Links to more than one version

San 16:38, 25 July 2008 (BST) Our application guide doesn't give much guidance on how to handle a link to a PDF of a paper if you don't want that to be what the feed link is. For example, we do *not* want the feed link to go directly to the PDF; rather, we want folks to go to the abstract page from where there is a link to different versions of the paper (PDF, Screen reader, etc.)

But, this doesn't play nicely with our stated purpose of helping the aggregators: Timo still has to mine the abstract page to pull out the PDF info.

So we should address this. I suspect that this is where we'd use a <cb:resource> element but does anyone want to help me put together suggestions on how these should be structured?

Dan Chall-FRBNY 17:07, 25 July 2008 (BST) I do. You nailed the problem. I agree, for us, we do not want the feed (or search engines, or any general navigation) to send the user to the PDF. For our site, the only way to the PDF should be from the abstract page. So the first question might be: should the RSS-CB standard support the desire of the "anonymous CB aggegator" (Timo didn't want to be named, as I recall) to send users directly to the PDF? One might suggest that your site and mine might prefer if Timo didn't link to PDFs, to keep the visitors within our own navigation structure when they get here. Then again, I suppose it could always be voluntary, and some central banks might want to make it possible for users or aggregators to find either the abstract page or the PDF. In that case, I think you're right that cb:resource is the answer. See http://www.cbwiki.net/wiki/index.php/User_guide_1.1#.3Ccb:resource.3E

On our site, we have some publications with two primary representations in addition to the abstract page: the PDF version of the Current Issues article, and the interactive HTML version. For instance, see: http://www.newyorkfed.org/research/current_issues/ci14-4.html This would require two different cb:resouce tags. Each one would have a title, a link, and a description. Title might be the title of the article in each case (repeated from the feed entry's title), and Description might say "PDF version" or something like that.

San 18:47, 25 July 2008 (BST) Yeah Dan! We're on the same page again!

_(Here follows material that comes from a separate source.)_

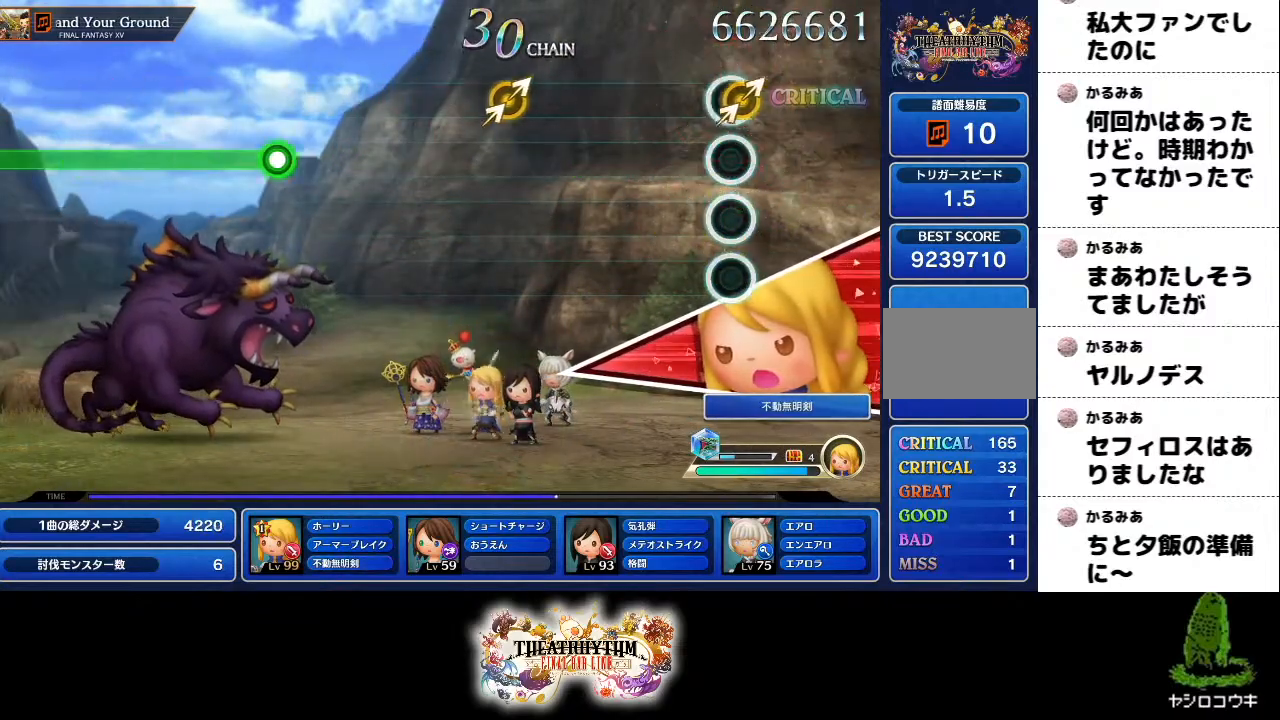
Gameplay with a controller (PlayStation layout); each line is a JSON object with the inputs held at the frame after it. "events" lists button and stick changes between this image and that frame as [ms after this image, input, new state], when the widget could be followed in between. Not read: L3 R1 R3.
{"buttons": [], "left_stick": "center", "right_stick": "center", "events": [[33, "left_stick", "up-right"], [33, "right_stick", "up-right"], [150, "left_stick", "center"], [167, "right_stick", "center"]]}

So it's the "something like that" that I'm interested in putting together guidance for. As a starting point, I've been toying with something as banal as the following:

<cb:resource>
  <cb:title>PDF version of "Monetary Policy in a Forward-Looking Input-Output Economy"</cb:title>
  <cb:link>http://www.federalreserve.gov/pubs/feds/2008/200833/200833pap.pdf</cb:link>
  <cb:description>Link to PDF file of FEDS 2008-33</cb:description>
</cb:resource> 

I'm sure we could also do it for the screen reader version if we wanted to really have equal time but I don't know if other unnamed aggregators would be interested in the info.

Now we need to nail down the details - this is the fun part! Suggestions?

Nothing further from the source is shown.